Wszelkie puzzle  traktuję jako przygotowanie do czytania, bo wymagają analizy i syntezy wzrokowej. No i sprawiają nam frajdę.








Zabawa na równowagę, do wykorzystania w domu i na spacerze.






wtorek, 24 lutego 2015

Nauka samogłosek z 22m Kru

Ku mojemu zdumieniu,nie mogłam sobie przypomnieć jak uczyłam czytać Zanzi. Jak pracowałyśmy z zeszytami? I w jaki sposób ona spontanicznie czytała. Gdy przy śniadaniu karmiła figurkę motylka doznałam olśnienia.
1. Ja czytam/pokazuje,ona powtarza
2. Ja pytam,ona pokazuje
3. Ona czyta/ uczy swoje zabawki,które też uczą się czytać :) w późniejszym etapie Zanzi przepytywała też mnie,a ja czasem się myliłam. Chętnie mnie wtedy poprawiała.


Rozwiązałam też trudność Kru w łączeniu linią dwóch elementów. Mogła wprawdzie pokazywać po prostu palcem, ale pamiętałam, że ścieralny mazak był dla Zanzi hitem ;)





poniedziałek, 23 lutego 2015

1 tydzień - czytanie sylabami z Kru - przygotowanie

 Stało się. Młodsza siostra chce być jak starsza. Wszystko chce wcześniej. Zaczęłyśmy naukę czytania. Śmiechu co niemiara. Mała zna już samogłoski, od starszej. Ale... ma kłopoty z robieniem zadań. Nie umie połączyć mazakiem dwóch takich samym liter. Ma trudności z łączeniem w pary. Wcześniej nie robiła jeszcze tego typu zadań. Bardzo się jej jednak to podoba. Coś się dzieje. A starsza wchodzi czasem w rolę nauczyciela i czyta z nią zeszyt pierwszy. Zaczęła się kolejna przygoda.

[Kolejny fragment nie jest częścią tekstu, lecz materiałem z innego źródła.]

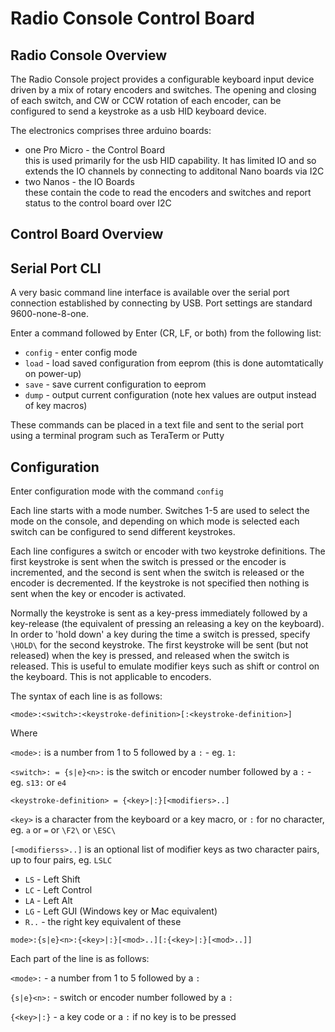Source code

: # Radio Console Control Board

## Radio Console Overview
The Radio Console project provides a configurable keyboard input device driven by a mix of rotary encoders and switches. The opening and closing of each switch, and CW or CCW rotation of each encoder, can be configured to send a keystroke as a usb HID keyboard device.

The electronics comprises three arduino boards:

- one Pro Micro - the Control Board  
this is used primarily for the usb HID capability. It has limited IO and so extends the IO channels by connecting to additonal Nano boards via I2C
- two Nanos - the IO Boards  
these contain the code to read the encoders and switches and report status to the control board over I2C

## Control Board Overview


## Serial Port CLI

A very basic command line interface is available over the serial port connection established by connecting by USB. Port settings are standard 9600-none-8-one.

Enter a command followed by Enter (CR, LF, or both) from the following list:

* `config` - enter config mode
* `load` - load saved configuration from eeprom (this is done automtatically on power-up)
* `save` - save current configuration to eeprom
* `dump` - output current configuration (note hex values are output instead of key macros)

These commands can be placed in a text file and sent to the serial port using a terminal program such as TeraTerm or Putty

## Configuration

Enter configuration mode with the command `config`

Each line starts with a mode number. Switches 1-5 are used to select the mode on the console, and depending on which mode is selected each switch can be configured to send different keystrokes.

Each line configures a switch or encoder with two keystroke definitions. The first keystroke is sent when the switch is pressed or the encoder is incremented, and the second is sent when the switch is released or the encoder is decremented. If the keystroke is not specified then nothing is sent when the key or encoder is activated.

Normally the keystroke is sent as a key-press immediately followed by a key-release (the equivalent of pressing an releasing a key on the keyboard). In order to 'hold down' a key during the time a switch is pressed, specify `\HOLD\` for the second keystroke. The first keystroke will be sent (but not released) when the key is pressed, and released when the switch is released. This is useful to emulate modifier keys such as shift or control on the keyboard. This is not applicable to encoders.

The syntax of each line is as follows:

`<mode>:<switch>:<keystroke-definition>[:<keystroke-definition>]`

Where

`<mode>:` is a number from 1 to 5 followed by a `:` - eg. `1:`

`<switch>: = {s|e}<n>:` is the switch or encoder number followed by a `:` - eg. `s13:` or `e4`

`<keystroke-definition> = {<key>|:}[<modifiers>..]`

`<key>` is a character from the keyboard or a key macro, or `:` for no character, eg. `a` or `=` or `\F2\` or `\ESC\`

`[<modifierss>..]` is an optional list of modifier keys as two character pairs, up to four pairs, eg. `LSLC`

* `LS` - Left Shift
* `LC` - Left Control
* `LA` - Left Alt
* `LG` - Left GUI (Windows key or Mac equivalent)
* `R..` - the right key equivalent of these



`mode>:{s|e}<n>:{<key>|:}[<mod>..][:{<key>|:}[<mod>..]]`

Each part of the line is as follows:

`<mode>:` - a number from 1 to 5 followed by a `:`

`{s|e}<n>:` - switch or encoder number followed by a `:`

`{<key>|:}` - a key code or a `:` if no key is to be pressed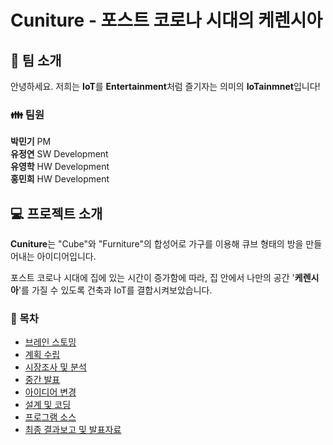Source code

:  # Cuniture - 포스트 코로나 시대의 케렌시아

## &#127914; 팀 소개
안녕하세요. 저희는 **IoT**를 **Entertainment**처럼 즐기자는 의미의 **IoTainmnet**입니다!
   
### &#128106; 팀원
**박민기** PM    
**유정연** SW Development  
**유영학** HW Development                           
**홍민희** HW Development
      
## &#128187; 프로젝트 소개
**Cuniture**는 "Cube"와 "Furniture"의 합성어로 가구를 이용해 큐브 형태의 방을 만들어내는 아이디어입니다.   

포스트 코로나 시대에 집에 있는 시간이 증가함에 따라, 집 안에서 나만의 공간 '**케렌시아**'를 가질 수 있도록 건축과 IoT를 결합시켜보았습니다.


### &#128194; 목차
  + [브레인 스토밍](https://github.com/JGatsby-29/Cuniture_Iotainment/tree/main/01.%20%EB%B8%8C%EB%A0%88%EC%9D%B8%EC%8A%A4%ED%86%A0%EB%B0%8D)
  + [계획 수립](https://github.com/JGatsby-29/Cuniture_Iotainment/tree/main/02.%20%EA%B3%84%ED%9A%8D%EC%88%98%EB%A6%BD)
  + [시장조사 및 분석](https://github.com/JGatsby-29/Cuniture_Iotainment/tree/main/03.%20%EC%8B%9C%EC%9E%A5%EC%A1%B0%EC%82%AC%20%EB%B0%8F%20%EB%B6%84%EC%84%9D)
  + [중간 발표](https://github.com/JGatsby-29/Cuniture_Iotainment/tree/main/04.%20%EC%A4%91%EA%B0%84%EB%B0%9C%ED%91%9C)
  + [아이디어 변경](https://github.com/JGatsby-29/Cuniture_Iotainment/tree/main/05.%20%EC%95%84%EC%9D%B4%EB%94%94%EC%96%B4%20%EB%B3%80%EA%B2%BD)
  + [설계 및 코딩](https://github.com/JGatsby-29/Cuniture_Iotainment/tree/main/06.%20%EC%84%A4%EA%B3%84%20%EB%B0%8F%20%EC%BD%94%EB%94%A9)
  + [프로그램 소스](https://github.com/JGatsby-29/Cuniture_Iotainment/tree/main/07.%20%ED%94%84%EB%A1%9C%EA%B7%B8%EB%9E%A8%20%EC%86%8C%EC%8A%A4)
  + [최종 결과보고 및 발표자료](https://github.com/JGatsby-29/Cuniture_Iotainment/tree/main/08.%20%EC%B5%9C%EC%A2%85%20%EA%B2%B0%EA%B3%BC%EB%B3%B4%EA%B3%A0%20%EB%B0%8F%20%EB%B0%9C%ED%91%9C%EC%9E%90%EB%A3%8C)
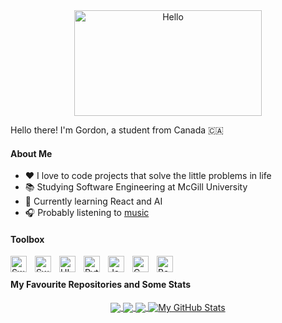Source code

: <div align="center">
   <img align="center" width="300" height="169" src="https://user-images.githubusercontent.com/77747704/170804049-584d6818-1f80-4073-bbba-563e02a3fcd2.png" alt="Hello">
</div>

Hello there! I'm Gordon, a student from Canada 🇨🇦

#### About Me
- ❤️ I love to code projects that solve the little problems in life
- 📚 Studying Software Engineering at McGill University
- 💼 Currently learning React and AI
- 🎧 Probably listening to [music](https://open.spotify.com/playlist/66AeDiMrDqXStAK0DnrcYA?si=e128f373ef7847bd)

#### Toolbox

<img align="left" alt="Swift" width="26px" src="https://user-images.githubusercontent.com/77747704/177408815-db8074f0-815f-4efd-b927-200af7e1dcff.png" style="padding-right:10px;"/>
<img align="left" alt="SwiftUI" width="26px" src="https://user-images.githubusercontent.com/77747704/177707038-67b6ae85-ab5c-41f3-9363-23c3ed013b59.png" style="padding-right:10px;"/>
<img align="left" alt="UIKit" width="26px" src="https://github-production-user-asset-6210df.s3.amazonaws.com/77747704/268479581-3377e397-e879-4f9e-9068-1f7422d908ce.png" style="padding-right:10px;"/>
<img align="left" alt="Python" width="26px" src="https://user-images.githubusercontent.com/77747704/177408817-e78c209b-57fb-4c50-8e6c-ab3dcc6c7d21.png" style="padding-right:10px;"/>
<img align="left" alt="Java" width="26px" src="https://user-images.githubusercontent.com/77747704/195940918-39b845bf-a738-4ce8-98dc-15e2cf63ae6e.png" style="padding-right:10px;"/>
<img align="left" alt="C" width="26px" src="https://user-images.githubusercontent.com/77747704/202780365-d3c6dd6d-9450-406f-b658-8bbb6774edf0.png" style="padding-right:10px;"/>
<img align="left" alt="Bash" width="26px" src="https://user-images.githubusercontent.com/77747704/197057934-a8ac49b4-e59a-4253-be24-1eb566fd9748.png" style="padding-right:10px;"/>

<br>

<!-- From https://github.com/anuraghazra/github-readme-stats -->

#### My Favourite Repositories and Some Stats
<p align="center">
   <a href="https://github.com/SoloUnity/Valorant-Store-Checker-iOS-App">
     <img align="center" src="https://github-readme-stats.vercel.app/api/pin/?username=SoloUnity&repo=Valorant-Store-Checker-iOS-App" />
   </a>

   <a href="https://github.com/SoloUnity/macos-apps-and-enhancements">
     <img align="center" src="https://github-readme-stats.vercel.app/api/pin/?username=SoloUnity&repo=macos-apps-and-enhancements" />
   </a>    

   <a href="https://github.com/SoloUnity?tab=repositories">
     <img align="center" src="https://github-readme-stats.vercel.app/api/top-langs/?username=SoloUnity&langs_count=5&count_private=true" />
   </a>

   <a href="https://github.com/SoloUnity?tab=repositories">
     <img align="center" src="https://github-readme-stats.vercel.app/api?username=SoloUnity&show_icons=true" alt="My GitHub Stats" />
   </a>
   
</p>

I może jeszcze wyjaśnię. Przestałam pisać blog,bo obowiązki wymagały więcej mojego czasu. Starsza w tym czasie nauczyła się już płynnie czytać, dowolną czcionką. Czyta ze zrozumieniem i lubi to. Ma teraz trzy i pół roku. Uwielbia tańczyć i śpiewać. Ostatnio z pasją wycina nożyczkami. Lubi bawić się w matematykę. Na balu karnawałowym była różową księżniczką. Chciałaby zostać lekarzem i pojechać na biegun północny. Uważa,że anioł stróż pilnuje, by nie spadła z krzesła, a zmarła babcia robi w niebie fikołki gdy jest z niej dumna. Bije się z siostrą o długopis, ale pociesza ją, gdy mała jest smutna. Je tylko trzy zupy. Innymi gardzi. Ma bujną fantazje, odgrywa loty w kosmos i wyprawy na Kilimandżaro. Najlepszy żart to nazwać tatę kartoflem, a mamę gruszką. Jest wesołym szkrabem :)
I co ważne, nadal lubi siadać obok rodziców i dziadków, by słuchać jak czytają.